> _Your task_
Look below for the line with "Eclipse(top-10) &22(3.6\%) &" and the line with "змін у програмах.". Copy exactly those two lines and every line between, but not the pictures.

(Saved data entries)

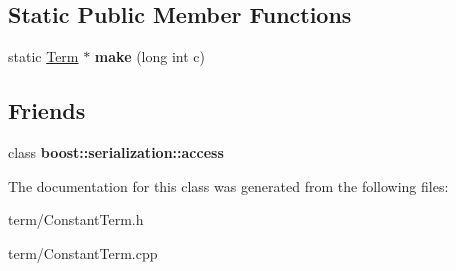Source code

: \subsection*{\-Static \-Public \-Member \-Functions}
\begin{DoxyCompactItemize}
\item 
\hypertarget{classConstantTerm_a2b9c27b793e9dd5a2d97869dfab823cf}{static \hyperlink{classTerm}{\-Term} $\ast$ {\bfseries make} (long int c)}\label{classConstantTerm_a2b9c27b793e9dd5a2d97869dfab823cf}

\end{DoxyCompactItemize}
\subsection*{\-Friends}
\begin{DoxyCompactItemize}
\item 
\hypertarget{classConstantTerm_ac98d07dd8f7b70e16ccb9a01abf56b9c}{class {\bfseries boost\-::serialization\-::access}}\label{classConstantTerm_ac98d07dd8f7b70e16ccb9a01abf56b9c}

\end{DoxyCompactItemize}


\-The documentation for this class was generated from the following files\-:\begin{DoxyCompactItemize}
\item 
term/\-Constant\-Term.\-h\item 
term/\-Constant\-Term.\-cpp\end{DoxyCompactItemize}

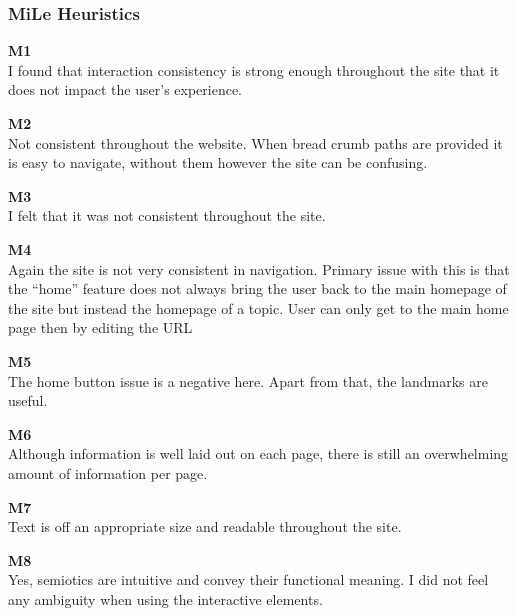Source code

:\subsubsection{MiLe Heuristics}
\begin{description}
    \item {\textbf{M1} \color{unicefGray}{Interaction consistency}}\\
    I found that interaction consistency is strong enough throughout the site that it does not impact the user’s experience. 
    \item {\textbf{M2} \color{unicefGray}{Group navigation}}\\
    Not consistent throughout the website. When bread crumb paths are provided it is easy to navigate, without them however the site can be confusing. 
    \item {\textbf{M3} \color{unicefGray}{Structural Navigation}}\\
    I felt that it was not consistent throughout the site. 
    \item {\textbf{M4} \color{unicefGray}{Semantic Navigation}}\\
    Again the site is not very consistent in navigation. Primary issue with this is that the “home” feature does not always bring the user back to the main homepage of the site but instead the homepage of a topic. User can only get to the main home page then by editing the URL
    \item {\textbf{M5} \color{unicefGray}{landmarks}}\\
    The home button issue is a negative here. Apart from that, the landmarks are useful.
    \item {\textbf{M6} \color{unicefGray}{Information overload}}\\
    Although information is well laid out on each page, there is still an overwhelming amount of information per page. 
    \item {\textbf{M7} \color{unicefGray}{Text layout}}\\
    Text is off an appropriate size and readable throughout the site.
    \item {\textbf{M8} \color{unicefGray}{Interaction placeholder semiotics}}\\
    Yes, semiotics are intuitive and convey their functional meaning. I did not feel any ambiguity when using the interactive elements.
    \begin{figure}[htp!]
        \centering

\end{figure}
\end{description}
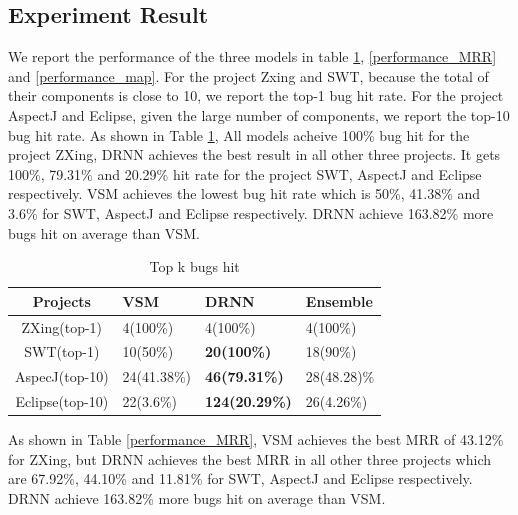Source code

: \subsection{Experiment Result}

We report the performance of the three models in table \ref{performance_top_k}, \ref{performance_MRR} and \ref{performance_map}.
For the project Zxing and SWT, because the total of  their components is close to 10, we report the top-1 bug hit rate.
For the project AspectJ and Eclipse, given the large  number of components, we report the top-10 bug hit rate.
As shown in Table \ref{performance_top_k}, All models acheive 100\%  bug hit for the project ZXing, DRNN achieves the best result in all other three projects. It gets 100\%, 79.31\% and 20.29\% hit rate for the project SWT, AspectJ and Eclipse respectively. 
VSM achieves the lowest bug hit rate which is 50\%, 41.38\% and 3.6\% for SWT, AspectJ and Eclipse respectively. 
DRNN achieve 163.82\% more bugs hit on average than VSM.

 \begin{table}[h]
 	\begin{center}
 		\caption{Top k bugs hit}
 		\label{performance_top_k}
 		
 		\begin{tabular}{c|l|l|l} %
 			 \textbf{Projects} & \textbf{VSM} & \textbf{DRNN} & \textbf{Ensemble} \\
 			\hline\hline
 			ZXing(top-1)& 4(100\%)&4(100\%) &4(100\%) \\
 			
 			SWT(top-1) & 10(50\%) & \textbf{20(100\%)} &18(90\%)\\
 			
 			AspecJ(top-10) & 24(41.38\%)  & \textbf{46(79.31\%)} & 28(48.28)\%\\
 			
 			Eclipse(top-10) &22(3.6\%) & \textbf{124(20.29\%)} & 26(4.26\%)\\
 			
 		\end{tabular}
 	\end{center}
 \end{table}

As shown in Table \ref{performance_MRR}, VSM achieves the best MRR of 43.12\% for ZXing, but DRNN achieves the best MRR in all other three projects which are 67.92\%, 44.10\% and 11.81\% for SWT, AspectJ and Eclipse respectively. 
DRNN achieve 163.82\% more bugs hit on average than VSM.

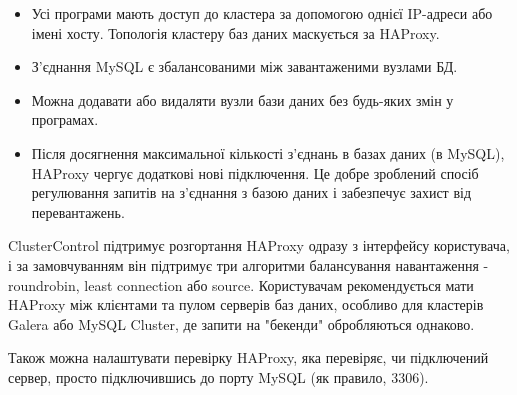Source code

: \documentclass[14pt]{vakthesis}
\begin{document}
\begin{itemize}
\item Усі програми мають доступ до кластера за допомогою однієї IP-адреси або імені хосту. Топологія кластеру баз даних маскується за HAProxy.
\item З'єднання MySQL є збалансованими між завантаженими вузлами БД.
\item Можна додавати або видаляти вузли бази даних без будь-яких змін у програмах. 
\item Після досягнення максимальної кількості з'єднань в базах даних (в MySQL), HAProxy чергує додаткові нові підключення. Це добре зроблений спосіб регулювання запитів на з'єднання з базою даних і забезпечує захист від перевантажень.

\end{itemize}

ClusterControl підтримує розгортання HAProxy одразу з інтерфейсу користувача, і за замовчуванням він підтримує три алгоритми балансування навантаження - roundrobin, least connection або source. Користувачам рекомендується мати HAProxy між клієнтами та пулом серверів баз даних, особливо для кластерів Galera або MySQL Cluster, де запити на "бекенди" обробляються однаково.

Також можна налаштувати перевірку HAProxy, яка перевіряє, чи підключений сервер, просто підключившись до порту MySQL (як правило, 3306).
\end{document}
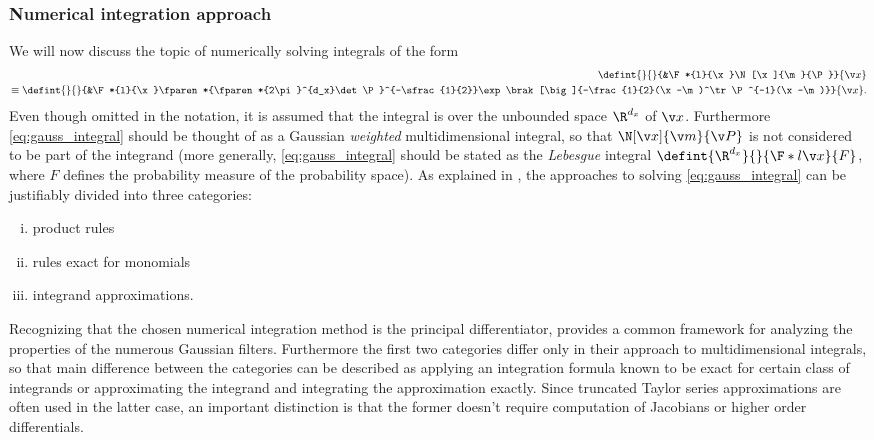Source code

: \subsubsection{Numerical integration approach}
 We will now discuss the topic of numerically solving integrals of the form
 \begin{align}
	\defint{}{}{&\F*{l}{\x}\N[\x]{\m}{\P}}{\x} \nonumber\\
	\equiv\defint{}{}{&\F*{l}{\x}\fparen*{\fparen*{2\pi}^{d_x}\det\P}^{-\sfrac{1}{2}}\exp\brak[\big]{-\frac{1}{2}(\x-\m)^\tr\P^{-1}(\x-\m)}}{\x}.
	\label{eq:gauss_integral}
\end{align}%
%
Even though omitted in the notation, it is assumed that the integral
is over the unbounded space $\R^{d_x}$ of $\x$. Furthermore \eqref{eq:gauss_integral}
should be thought of as a Gaussian \emph{weighted} multidimensional integral, so that $\N[\x]{\m}{\P}$
is not considered to be part of the integrand (more generally, \eqref{eq:gauss_integral}
should be stated as the \emph{Lebesgue} integral $\defint{\R^{d_x}}{}{\F*{l}{\x}}{F}$, where $F$
defines the probability measure of the probability space).
As explained in \textcite{Wu2006}, the approaches to solving \eqref{eq:gauss_integral}
can be justifiably divided into three categories: 
\begin{enumerate}[i)] \addtolength{\leftskip}{.5cm} \itemsep1pt \parskip0pt 
  \item product rules
  \item rules exact for monomials
  \item integrand approximations.
\end{enumerate}
Recognizing that the chosen numerical integration method is the principal differentiator, provides a 
common framework for analyzing the properties of the numerous Gaussian filters.
Furthermore the first two categories differ only in their approach to multidimensional integrals,
so that main difference between the categories can be described
as applying an integration formula known to be exact for certain class of integrands
or approximating the integrand and integrating the approximation exactly.
Since truncated Taylor series approximations are often used in the latter case, an important distinction
is that the former doesn't require computation of Jacobians or higher order differentials. 

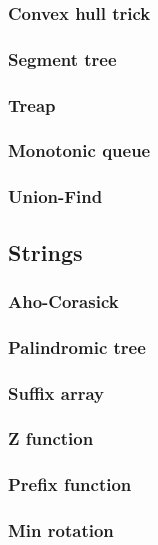 \documentclass[a4paper, twocolumn, 10pt]{report}
\begin{document}
\subsubsection*{Convex hull trick}

\subsubsection*{Segment tree}

\subsubsection*{Treap}

\subsubsection*{Monotonic queue}

\subsubsection*{Union-Find}


\newpage
\subsection*{Strings}
\subsubsection*{Aho-Corasick}

\subsubsection*{Palindromic tree}

\subsubsection*{Suffix array}

\subsubsection*{Z function}

\subsubsection*{Prefix function}

\subsubsection*{Min rotation}

\end{document}
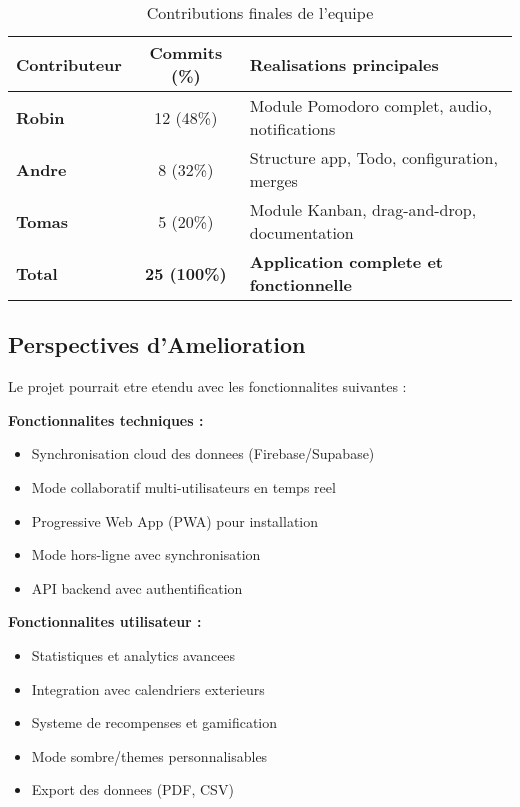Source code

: \documentclass[12pt,a4paper]{article}
\begin{document}
\begin{table}[H]
\centering
\begin{tabular}{|l|c|l|}
\hline
\textbf{Contributeur} & \textbf{Commits (\%)} & \textbf{Realisations principales} \\
\hline
\textbf{Robin} & 12 (48\%) & Module Pomodoro complet, audio, notifications \\
\textbf{Andre} & 8 (32\%) & Structure app, Todo, configuration, merges \\
\textbf{Tomas} & 5 (20\%) & Module Kanban, drag-and-drop, documentation \\
\hline
\textbf{Total} & \textbf{25 (100\%)} & \textbf{Application complete et fonctionnelle} \\
\hline
\end{tabular}
\caption{Contributions finales de l'equipe}
\label{tab:final-contributions}
\end{table}

\subsection{Perspectives d'Amelioration}

Le projet pourrait etre etendu avec les fonctionnalites suivantes :

\textbf{Fonctionnalites techniques :}
\begin{itemize}
    \item Synchronisation cloud des donnees (Firebase/Supabase)
    \item Mode collaboratif multi-utilisateurs en temps reel
    \item Progressive Web App (PWA) pour installation
    \item Mode hors-ligne avec synchronisation
    \item API backend avec authentification
\end{itemize}

\textbf{Fonctionnalites utilisateur :}
\begin{itemize}
    \item Statistiques et analytics avancees
    \item Integration avec calendriers exterieurs
    \item Systeme de recompenses et gamification
    \item Mode sombre/themes personnalisables
    \item Export des donnees (PDF, CSV)
\end{itemize}
\end{document}
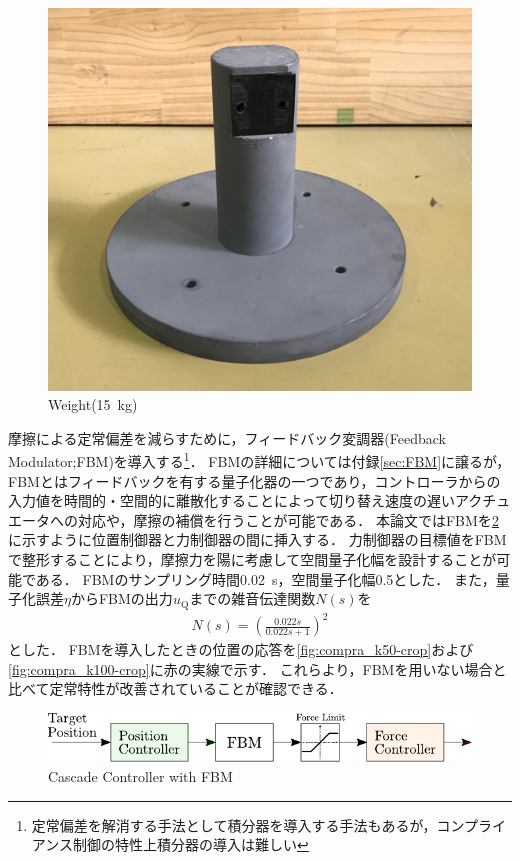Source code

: \begin{figure}[t]
    \centering
        \includegraphics[keepaspectratio, width = .6\linewidth]{contents/IntegrationControl/figure/weigth.png}
        \caption{Weight(\SI{15}{kg})}
        \label{fig:omori}
\end{figure}

摩擦による定常偏差を減らすために，フィードバック変調器(Feedback Modulator;FBM)を導入する\footnote{定常偏差を解消する手法として積分器を導入する手法もあるが，コンプライアンス制御の特性上積分器の導入は難しい}\cite{石川将人2007,石川将人2008フィードバック変調器を用いた離散値入力制御におけるアクチュエータ非線形性の補償}．
FBMの詳細については付録\ref{sec:FBM}に譲るが，FBMとはフィードバックを有する量子化器の一つであり，コントローラからの入力値を時間的・空間的に離散化することによって切り替え速度の遅いアクチュエータへの対応や，摩擦の補償を行うことが可能である\cite{石川将人2008フィードバック変調器を用いた離散値入力制御におけるアクチュエータ非線形性の補償,佐藤順紀2013不等間隔量子化入力とアクチュエータの非線形要素モデルを用いたフィードバック変調器による油圧駆動システムの軌道制御,Ohgi_2008jrm}．
本論文ではFBMを\figname\ref{fig:casquade_torqueandposition_FBM}に示すように位置制御器と力制御器の間に挿入する．
力制御器の目標値をFBMで整形することにより，摩擦力を陽に考慮して空間量子化幅を設計することが可能である．
FBMのサンプリング時間\SI{0.02}{s}，空間量子化幅0.5とした．
また，量子化誤差$\eta$からFBMの出力$u_\mathrm{Q}$までの雑音伝達関数$N(s)$を
\begin{align}
    \label{eq:Ns}
    N(s) = \left( \frac{0.022s}{0.022s+1} \right)^2
\end{align}
とした．
FBMを導入したときの位置の応答を\figname\ref{fig:compra_k50-crop}および\figname\ref{fig:compra_k100-crop}に赤の実線で示す．
これらより，FBMを用いない場合と比べて定常特性が改善されていることが確認できる．
\begin{figure}[t]
    \centering
        \includegraphics[keepaspectratio, scale=1.0]{contents/IntegrationControl/figure/casquade_torqueandposition_FBM.pdf}
        \caption{Cascade Controller with FBM}
        \label{fig:casquade_torqueandposition_FBM}
\end{figure}

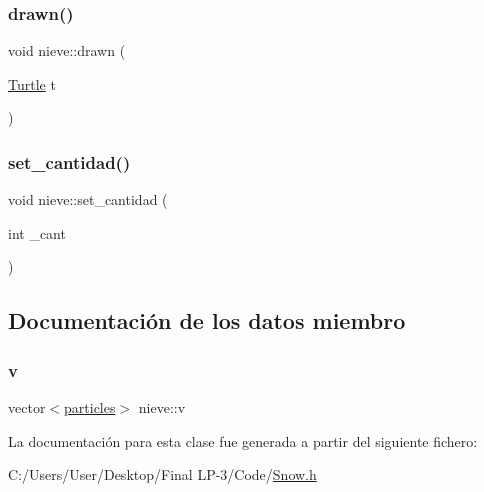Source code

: \subsubsection{\texorpdfstring{drawn()}{drawn()}}
{\footnotesize\ttfamily void nieve\+::drawn (\begin{DoxyParamCaption}\item[{\mbox{\hyperlink{class_turtle}{Turtle}}}]{t }\end{DoxyParamCaption})\hspace{0.3cm}{\ttfamily [inline]}}

\mbox{\label{classnieve_a447ff743623611b1dd3bfe617e40d52e}} 
\subsubsection{\texorpdfstring{set\_cantidad()}{set\_cantidad()}}
{\footnotesize\ttfamily void nieve\+::set\+\_\+cantidad (\begin{DoxyParamCaption}\item[{int}]{\+\_\+cant }\end{DoxyParamCaption})\hspace{0.3cm}{\ttfamily [inline]}}



\subsection{Documentación de los datos miembro}
\mbox{\label{classnieve_a53571bcacc0b6d8ba54823c9f03df3e9}} 
\subsubsection{\texorpdfstring{v}{v}}
{\footnotesize\ttfamily vector$<$\mbox{\hyperlink{classparticles}{particles}}$>$ nieve\+::v}



La documentación para esta clase fue generada a partir del siguiente fichero\+:\begin{DoxyCompactItemize}
\item 
C\+:/\+Users/\+User/\+Desktop/\+Final L\+P-\/3/\+Code/\mbox{\hyperlink{_snow_8h}{Snow.\+h}}\end{DoxyCompactItemize}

> _Response to the exercise_
 			Eclipse(top-10) &22(3.6\%) & \textbf{124(20.29\%)} & 26(4.26\%)\\
 			
 		\end{tabular}
 	\end{center}
 \end{table}

As shown in Table \ref{performance_MRR}, VSM achieves the best MRR of 43.12\% for ZXing, but DRNN achieves the best MRR in all other three projects which are 67.92\%, 44.10\% and 11.81\% for SWT, AspectJ and Eclipse respectively. 
DRNN achieve 163.82\% more bugs hit on average than VSM.

Source code

: \documentclass[14pt]{vakthesis}
\begin{document}
\begin{itemize}
\item Усі програми мають доступ до кластера за допомогою однієї IP-адреси або імені хосту. Топологія кластеру баз даних маскується за HAProxy.
\item З'єднання MySQL є збалансованими між завантаженими вузлами БД.
\item Можна додавати або видаляти вузли бази даних без будь-яких змін у програмах. 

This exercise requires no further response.